Available records.
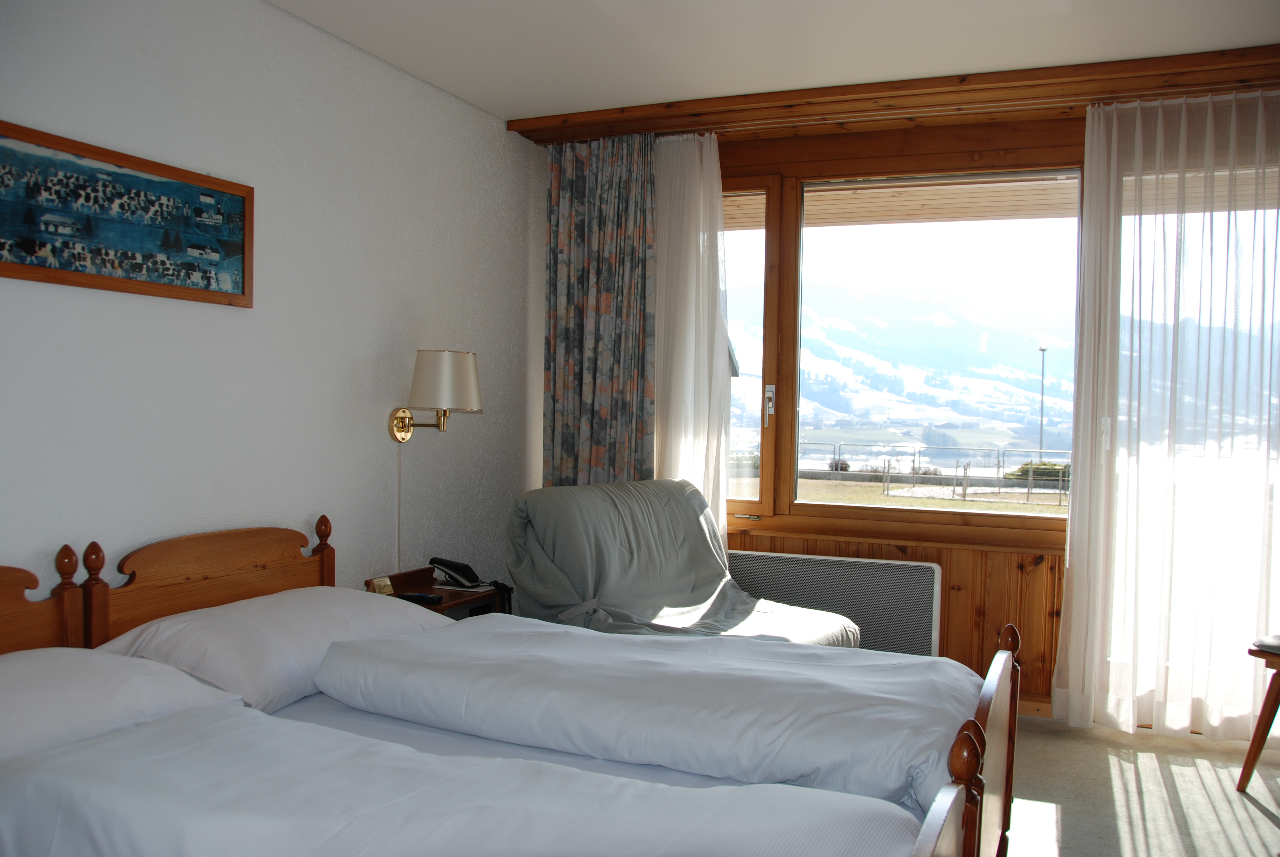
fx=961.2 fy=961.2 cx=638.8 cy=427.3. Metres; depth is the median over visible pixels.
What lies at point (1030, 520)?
window
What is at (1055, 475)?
bush
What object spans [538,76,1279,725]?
window wall
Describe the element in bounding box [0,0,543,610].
left wall
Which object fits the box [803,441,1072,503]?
fence
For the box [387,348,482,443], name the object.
wall lamp
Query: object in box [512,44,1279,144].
wooden beam
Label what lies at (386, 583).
small card
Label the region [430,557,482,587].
telephone
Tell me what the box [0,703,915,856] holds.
duvet
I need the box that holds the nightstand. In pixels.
[362,567,512,619]
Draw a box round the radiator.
[725,551,941,653]
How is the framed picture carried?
attached to the left wall at (274, 508)
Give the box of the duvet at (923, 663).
[320,612,978,815]
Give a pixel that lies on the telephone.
(464, 565)
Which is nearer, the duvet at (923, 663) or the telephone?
the duvet at (923, 663)
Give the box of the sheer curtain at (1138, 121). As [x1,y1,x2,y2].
[1057,86,1279,740]
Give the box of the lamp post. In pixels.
[1037,342,1048,458]
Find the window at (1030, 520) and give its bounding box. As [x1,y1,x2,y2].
[718,156,1087,541]
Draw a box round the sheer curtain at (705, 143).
[651,128,731,545]
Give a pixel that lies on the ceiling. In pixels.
(627, 91)
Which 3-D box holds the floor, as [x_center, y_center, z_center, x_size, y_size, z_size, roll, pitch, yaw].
[0.406,1.249,2.052,4.055,0.103,4.938,1,1,23]
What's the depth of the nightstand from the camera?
3.56 m
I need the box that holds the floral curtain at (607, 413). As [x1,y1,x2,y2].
[542,131,657,487]
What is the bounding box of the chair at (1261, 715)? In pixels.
[1238,633,1279,792]
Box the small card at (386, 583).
[368,575,393,593]
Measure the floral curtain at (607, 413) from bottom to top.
2.343 m
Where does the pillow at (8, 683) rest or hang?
on the bed at (988, 818)
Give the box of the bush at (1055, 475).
[1003,460,1070,485]
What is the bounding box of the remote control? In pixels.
[397,590,443,603]
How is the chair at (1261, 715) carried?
on the floor
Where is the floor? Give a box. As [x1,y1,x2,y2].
[1002,716,1279,856]
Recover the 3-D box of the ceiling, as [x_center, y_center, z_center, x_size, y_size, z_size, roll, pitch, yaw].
[0.431,-1.339,1.972,3.921,0.117,4.654,1,1,23]
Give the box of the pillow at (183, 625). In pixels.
[98,586,445,712]
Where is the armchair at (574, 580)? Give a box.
[505,479,857,643]
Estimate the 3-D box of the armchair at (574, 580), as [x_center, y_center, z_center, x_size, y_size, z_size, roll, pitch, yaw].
[0.163,0.696,3.528,1.061,0.947,1.014,2,1,38]
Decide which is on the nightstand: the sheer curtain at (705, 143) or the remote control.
the remote control
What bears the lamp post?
on the ground
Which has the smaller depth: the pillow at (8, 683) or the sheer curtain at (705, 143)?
the pillow at (8, 683)
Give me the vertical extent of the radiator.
0.536 m
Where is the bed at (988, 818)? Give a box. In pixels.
[6,512,1024,856]
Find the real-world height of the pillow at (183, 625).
0.213 m
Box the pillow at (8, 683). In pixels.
[0,646,242,764]
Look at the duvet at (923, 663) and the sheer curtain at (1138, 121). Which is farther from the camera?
the sheer curtain at (1138, 121)
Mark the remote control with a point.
(414, 595)
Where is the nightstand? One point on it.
(449, 600)
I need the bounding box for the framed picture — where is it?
[0,120,252,306]
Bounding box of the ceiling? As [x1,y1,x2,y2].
[268,0,1279,122]
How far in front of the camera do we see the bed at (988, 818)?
1.97 m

What is being asked.
Would you give the material back exactly, minus the pictures?

Solution.
fx=961.2 fy=961.2 cx=638.8 cy=427.3. Metres; depth is the median over visible pixels.
What lies at point (1030, 520)?
window
What is at (1055, 475)?
bush
What object spans [538,76,1279,725]?
window wall
Describe the element in bounding box [0,0,543,610].
left wall
Which object fits the box [803,441,1072,503]?
fence
For the box [387,348,482,443], name the object.
wall lamp
Query: object in box [512,44,1279,144].
wooden beam
Label what lies at (386, 583).
small card
Label the region [430,557,482,587].
telephone
Tell me what the box [0,703,915,856] holds.
duvet
I need the box that holds the nightstand. In pixels.
[362,567,512,619]
Draw a box round the radiator.
[725,551,941,653]
How is the framed picture carried?
attached to the left wall at (274, 508)
Give the box of the duvet at (923, 663).
[320,612,978,815]
Give a pixel that lies on the telephone.
(464, 565)
Which is nearer, the duvet at (923, 663) or the telephone?
the duvet at (923, 663)
Give the box of the sheer curtain at (1138, 121). As [x1,y1,x2,y2].
[1057,86,1279,740]
Give the box of the lamp post. In pixels.
[1037,342,1048,458]
Find the window at (1030, 520) and give its bounding box. As [x1,y1,x2,y2].
[718,156,1087,541]
Draw a box round the sheer curtain at (705, 143).
[651,128,731,545]
Give a pixel that lies on the ceiling. In pixels.
(627, 91)
Which 3-D box holds the floor, as [x_center, y_center, z_center, x_size, y_size, z_size, roll, pitch, yaw].
[0.406,1.249,2.052,4.055,0.103,4.938,1,1,23]
What's the depth of the nightstand from the camera?
3.56 m
I need the box that holds the floral curtain at (607, 413). As [x1,y1,x2,y2].
[542,131,657,487]
What is the bounding box of the chair at (1261, 715)? In pixels.
[1238,633,1279,792]
Box the small card at (386, 583).
[368,575,393,593]
Measure the floral curtain at (607, 413) from bottom to top.
2.343 m
Where does the pillow at (8, 683) rest or hang?
on the bed at (988, 818)
Give the box of the bush at (1055, 475).
[1003,460,1070,485]
What is the bounding box of the remote control? In pixels.
[397,590,443,603]
How is the chair at (1261, 715) carried?
on the floor
Where is the floor? Give a box. As [x1,y1,x2,y2].
[1002,716,1279,856]
Recover the 3-D box of the ceiling, as [x_center, y_center, z_center, x_size, y_size, z_size, roll, pitch, yaw].
[0.431,-1.339,1.972,3.921,0.117,4.654,1,1,23]
Give the box of the pillow at (183, 625). In pixels.
[98,586,445,712]
Where is the armchair at (574, 580)? Give a box.
[505,479,857,643]
Estimate the 3-D box of the armchair at (574, 580), as [x_center, y_center, z_center, x_size, y_size, z_size, roll, pitch, yaw].
[0.163,0.696,3.528,1.061,0.947,1.014,2,1,38]
Decide which is on the nightstand: the sheer curtain at (705, 143) or the remote control.
the remote control
What bears the lamp post?
on the ground
Which has the smaller depth: the pillow at (8, 683) or the sheer curtain at (705, 143)?
the pillow at (8, 683)
Give me the vertical extent of the radiator.
0.536 m
Where is the bed at (988, 818)? Give a box. In pixels.
[6,512,1024,856]
Find the real-world height of the pillow at (183, 625).
0.213 m
Box the pillow at (8, 683). In pixels.
[0,646,242,764]
Look at the duvet at (923, 663) and the sheer curtain at (1138, 121). Which is farther from the camera?
the sheer curtain at (1138, 121)
Mark the remote control with a point.
(414, 595)
Where is the nightstand? One point on it.
(449, 600)
I need the bounding box for the framed picture — where is it?
[0,120,252,306]
Bounding box of the ceiling? As [x1,y1,x2,y2].
[268,0,1279,122]
How far in front of the camera do we see the bed at (988, 818)?
1.97 m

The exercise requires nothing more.